### Task directions
Lines below that hold the word "Bienenweide" must be copied in full.

Input section start

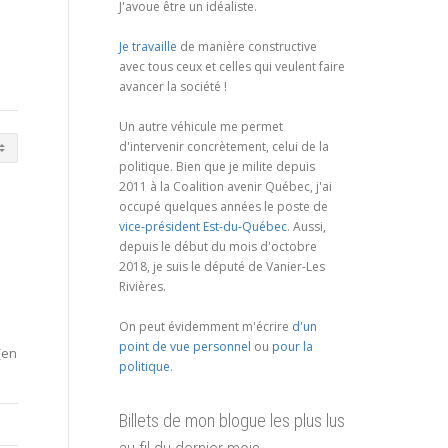
J'avoue être un idéaliste.
Je travaille
de manière constructive
avec tous ceux et celles qui veulent faire
avancer la société !
Un autre véhicule me permet
d'intervenir concrètement, celui de la
politique. Bien que je milite depuis
2011 à la Coalition avenir Québec, j'ai
occupé quelques années le poste de
vice-président Est-du-Québec
. Aussi,
depuis le début du mois d'octobre
2018, je suis le député de Vanier-Les
Rivières.
On peut évidemment m'écrire
d'un
point de vue personnel
ou
pour la
(en
politique
.
Billets de mon blogue les plus lus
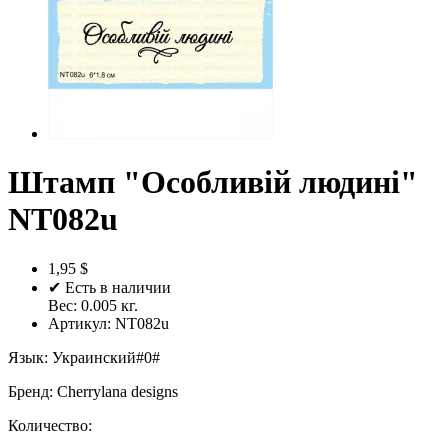
Штамп "Особливій людині"
NT082u
1,95 $
✔ Есть в наличии
Вес:
0.005
кг.
Артикул:
NT082u
Язык
:
Украинский#0#
Бренд
:
Cherrylana designs
Количество:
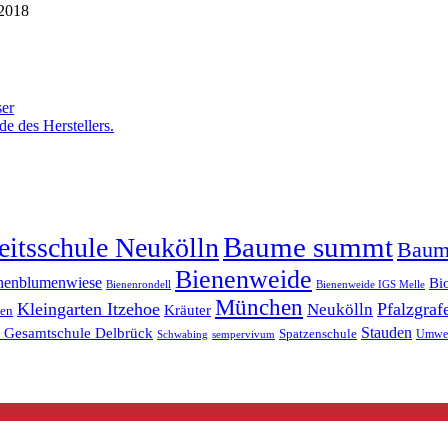
 2018
ser
e des Herstellers.
Baume summt
itsschule Neukölln
Baum
Bienenweide
nenblumenwiese
Bi
Bienenrondell
Bienenweide IGS Melle
München
Kleingarten Itzehoe
Pfalzgraf
Neukölln
Kräuter
ten
n Gesamtschule Delbrück
Stauden
Spatzenschule
Umwel
Schwabing
sempervivum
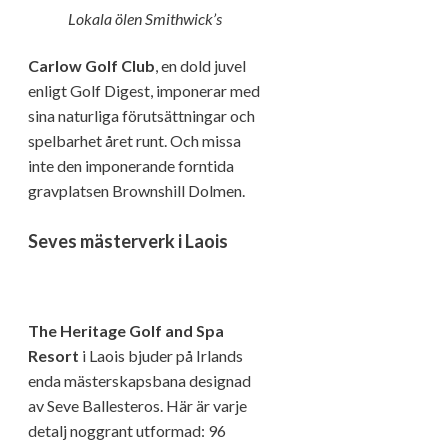
Lokala ölen Smithwick’s
Carlow Golf Club
, en dold juvel
enligt Golf Digest, imponerar med
sina naturliga förutsättningar och
spelbarhet året runt. Och missa
inte den imponerande forntida
gravplatsen Brownshill Dolmen.
Seves mästerverk i Laois
The Heritage Golf and Spa
Resort
i Laois bjuder på Irlands
enda mästerskapsbana designad
av Seve Ballesteros. Här är varje
detalj noggrant utformad: 96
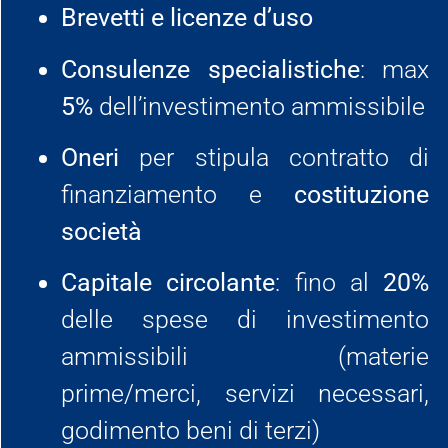
Brevetti e licenze d’uso
Consulenze specialistiche
: max
5%
dell’investimento ammissibile
Oneri
per stipula contratto di
finanziamento e
costituzione
società
Capitale circolante
: fino al
20%
delle spese di investimento
ammissibili (materie
prime/merci, servizi necessari,
godimento beni di terzi)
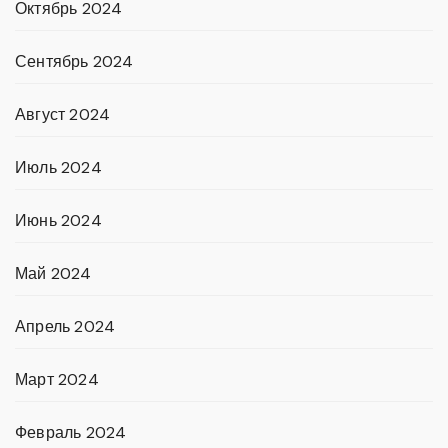
Октябрь 2024
Сентябрь 2024
Август 2024
Июль 2024
Июнь 2024
Май 2024
Апрель 2024
Март 2024
Февраль 2024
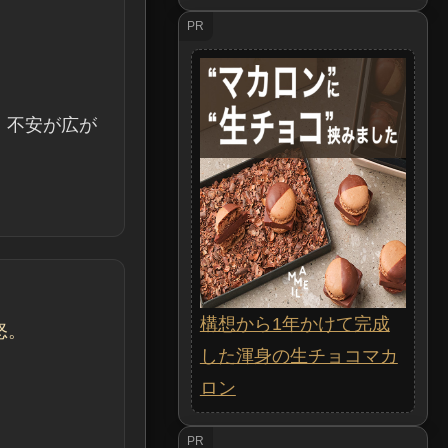
PR
、不安が広が
構想から1年かけて完成
怒。
した渾身の生チョコマカ
ロン
PR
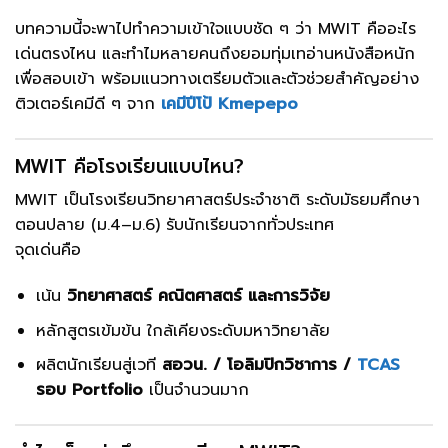
บทความนี้จะพาไปทำความเข้าใจแบบชัด ๆ ว่า MWIT คืออะไร
เด่นตรงไหน และทำไมหลายคนถึงยอมทุ่มเทอ่านหนังสือหนัก
เพื่อสอบเข้า พร้อมแนวทางเตรียมตัวและตัวช่วยสำคัญอย่าง
ติวเตอร์เคมีดี ๆ จาก
เคมีปีโป้ Kmepepo
MWIT คือโรงเรียนแบบไหน?
MWIT เป็นโรงเรียนวิทยาศาสตร์ประจำชาติ ระดับมัธยมศึกษา
ตอนปลาย (ม.4–ม.6) รับนักเรียนจากทั่วประเทศ
จุดเด่นคือ
เน้น
วิทยาศาสตร์ คณิตศาสตร์ และการวิจัย
หลักสูตรเข้มข้น ใกล้เคียงระดับมหาวิทยาลัย
ผลิตนักเรียนสู่เวที
สอวน. / โอลิมปิกวิชาการ /
TCAS
รอบ Portfolio
เป็นจำนวนมาก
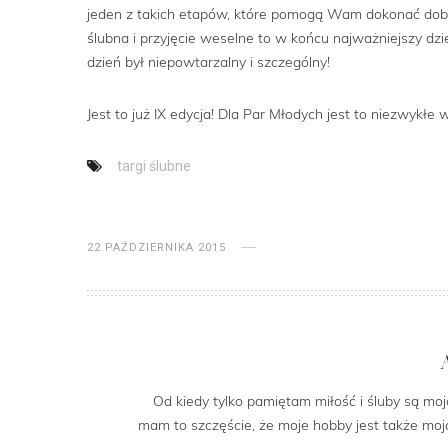
jeden z takich etapów, które pomogą Wam dokonać dobr
ślubna i przyjęcie weselne to w końcu najważniejszy dz
dzień był niepowtarzalny i szczególny!
Jest to już IX edycja! Dla Par Młodych jest to niezwykł
targi ślubne
22 PAŹDZIERNIKA 2015
Od kiedy tylko pamiętam miłość i śluby są moją
mam to szczęście, że moje hobby jest także m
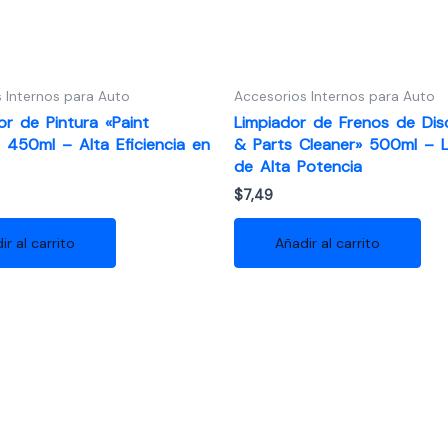
 Internos para Auto
Accesorios Internos para Auto
r de Pintura «Paint
Limpiador de Frenos de Dis
 450ml – Alta Eficiencia en
& Parts Cleaner» 500ml – L
de Alta Potencia
$
7,49
ir al carrito
Añadir al carrito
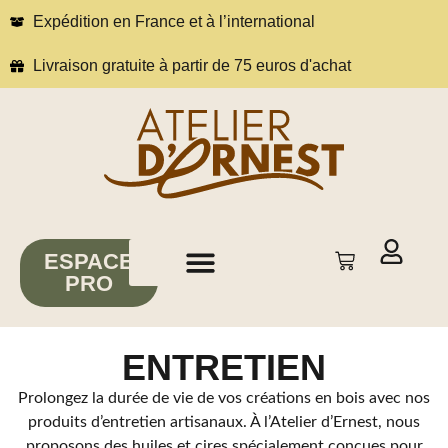
Expédition en France et à l’international
Livraison gratuite à partir de 75 euros d'achat
ESPACE
PRO
À propos
Conseils & inspirations
ENTRETIEN
Prolongez la durée de vie de vos créations en bois avec nos
produits d’entretien artisanaux. À l’Atelier d’Ernest, nous
proposons des huiles et cires spécialement conçues pour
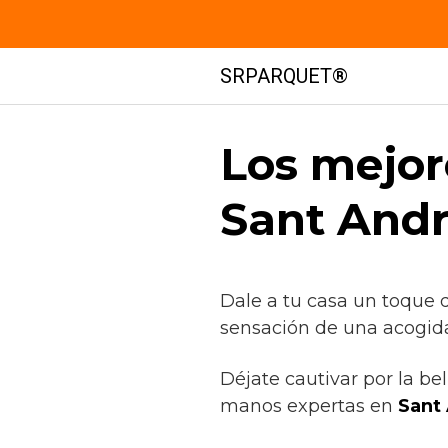
Saltar
SRPARQUET®
al
contenido
Los mejor
Sant Andr
Dale a tu casa un toque 
sensación de una acogida
Déjate cautivar por la be
manos expertas en
Sant 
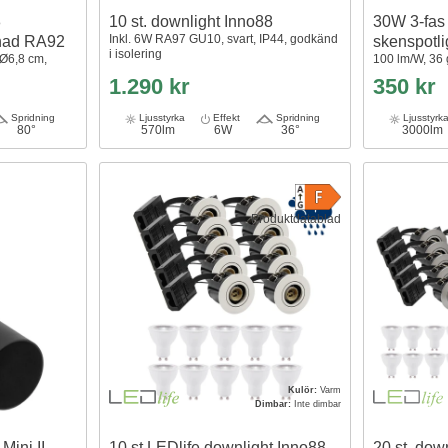
8
10 st. downlight Inno88
30W 3-fas
Inkl. 6W RA97 GU10, svart, IP44, godkänd
gnad RA92
skenspotli
i isolering
 Ø6,8 cm,
100 lm/W, 36 
1.290 kr
350 kr
Spridning
Ljusstyrka
Effekt
Spridning
Ljusstyrk
80°
570lm
6W
36°
3000lm
Produktdatablad
Kulör:
Varm
Dimbar:
Inte dimbar
ini II
10 st LEDlife downlight Inno88
20 st. dow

Input section end

### Task result
Bienenweide
Bienenweide IGS Melle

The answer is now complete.